TASK PROMPT:
Convert every line of text in the data below into a Markdown table with two columns, Number and Text, with one line per row and blank lines omitted. Do not include the pictures in your answer.
── THE RECORDS ──
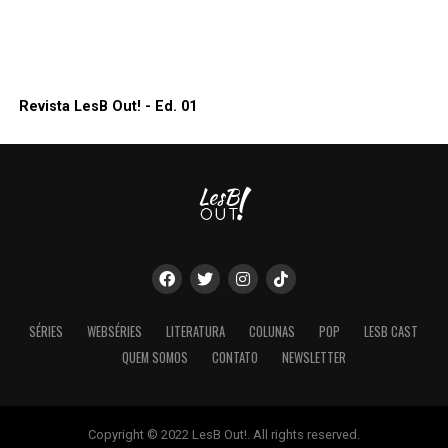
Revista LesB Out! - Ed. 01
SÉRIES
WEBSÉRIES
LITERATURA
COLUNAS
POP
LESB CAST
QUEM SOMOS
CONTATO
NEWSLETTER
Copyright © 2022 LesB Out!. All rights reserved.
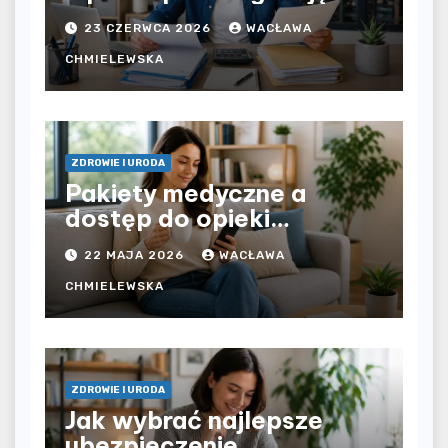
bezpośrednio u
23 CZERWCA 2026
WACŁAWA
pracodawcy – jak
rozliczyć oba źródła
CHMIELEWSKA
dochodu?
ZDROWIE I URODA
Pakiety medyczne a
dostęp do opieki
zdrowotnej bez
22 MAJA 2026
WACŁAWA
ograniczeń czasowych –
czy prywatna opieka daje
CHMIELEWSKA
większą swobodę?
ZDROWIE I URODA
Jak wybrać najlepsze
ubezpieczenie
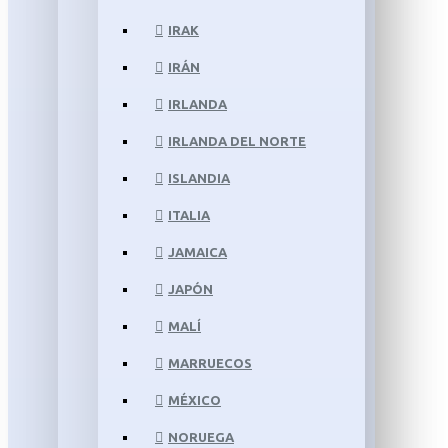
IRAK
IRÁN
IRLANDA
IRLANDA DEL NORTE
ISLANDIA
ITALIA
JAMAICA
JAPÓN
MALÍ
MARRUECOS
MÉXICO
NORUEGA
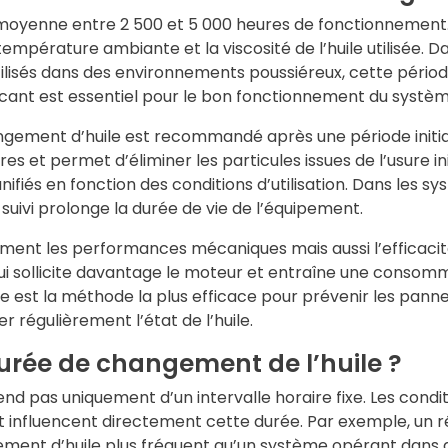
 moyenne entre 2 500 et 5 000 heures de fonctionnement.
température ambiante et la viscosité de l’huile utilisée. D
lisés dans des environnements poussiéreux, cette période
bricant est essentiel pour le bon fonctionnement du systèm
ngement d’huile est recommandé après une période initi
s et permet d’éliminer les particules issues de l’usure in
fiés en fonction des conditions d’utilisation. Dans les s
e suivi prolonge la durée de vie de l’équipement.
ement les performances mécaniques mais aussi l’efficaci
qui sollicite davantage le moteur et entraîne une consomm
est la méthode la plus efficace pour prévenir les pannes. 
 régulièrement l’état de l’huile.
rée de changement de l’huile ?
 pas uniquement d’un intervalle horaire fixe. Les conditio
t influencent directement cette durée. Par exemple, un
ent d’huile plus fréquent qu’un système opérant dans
───
EXERCISE RESPONSE:
| Number | Text |
|---|---|
| 1 | Revista LesB Out! - Ed. 01 |
| 2 | SÉRIES |
| 3 | WEBSÉRIES |
| 4 | LITERATURA |
| 5 | COLUNAS |
| 6 | POP |
| 7 | LESB CAST |
| 8 | QUEM SOMOS |
| 9 | CONTATO |
| 10 | NEWSLETTER |
| 11 | Copyright © 2022 LesB Out!. All rights reserved. |
| 12 | bezpośrednio u |
| 13 | 23 CZERWCA 2026 |
| 14 | WACŁAWA |
| 15 | pracodawcy – jak |
| 16 | rozliczyć oba źródła |
| 17 | CHMIELEWSKA |
| 18 | dochodu? |
| 19 | ZDROWIE I URODA |
| 20 | Pakiety medyczne a |
| 21 | dostęp do opieki |
| 22 | zdrowotnej bez |
| 23 | 22 MAJA 2026 |
| 24 | WACŁAWA |
| 25 | ograniczeń czasowych – |
| 26 | czy prywatna opieka daje |
| 27 | CHMIELEWSKA |
| 28 | większą swobodę? |
| 29 | ZDROWIE I URODA |
| 30 | Jak wybrać najlepsze |
| 31 | ubezpieczenie |
| 32 | IRAK |
| 33 | IRÁN |
| 34 | IRLANDA |
| 35 | IRLANDA DEL NORTE |
| 36 | ISLANDIA |
| 37 | ITALIA |
| 38 | JAMAICA |
| 39 | JAPÓN |
| 40 | MALÍ |
| 41 | MARRUECOS |
| 42 | MÉXICO |
| 43 | NORUEGA |
| 44 |  moyenne entre 2 500 et 5 000 heures de fonctionnement. |
| 45 | température ambiante et la viscosité de l’huile utilisée. D |
| 46 | lisés dans des environnements poussiéreux, cette période |
| 47 | bricant est essentiel pour le bon fonctionnement du systèm |
| 48 | ngement d’huile est recommandé après une période initi |
| 49 | s et permet d’éliminer les particules issues de l’usure in |
| 50 | fiés en fonction des conditions d’utilisation. Dans les s |
| 51 | e suivi prolonge la durée de vie de l’équipement. |
| 52 | ement les performances mécaniques mais aussi l’efficaci |
| 53 | qui sollicite davantage le moteur et entraîne une consomm |
| 54 | est la méthode la plus efficace pour prévenir les pannes.  |
| 55 |  régulièrement l’état de l’huile. |
| 56 | rée de changement de l’huile ? |
| 57 |  pas uniquement d’un intervalle horaire fixe. Les conditio |
| 58 | t influencent directement cette durée. Par exemple, un |
| 59 | ent d’huile plus fréquent qu’un système opérant dans |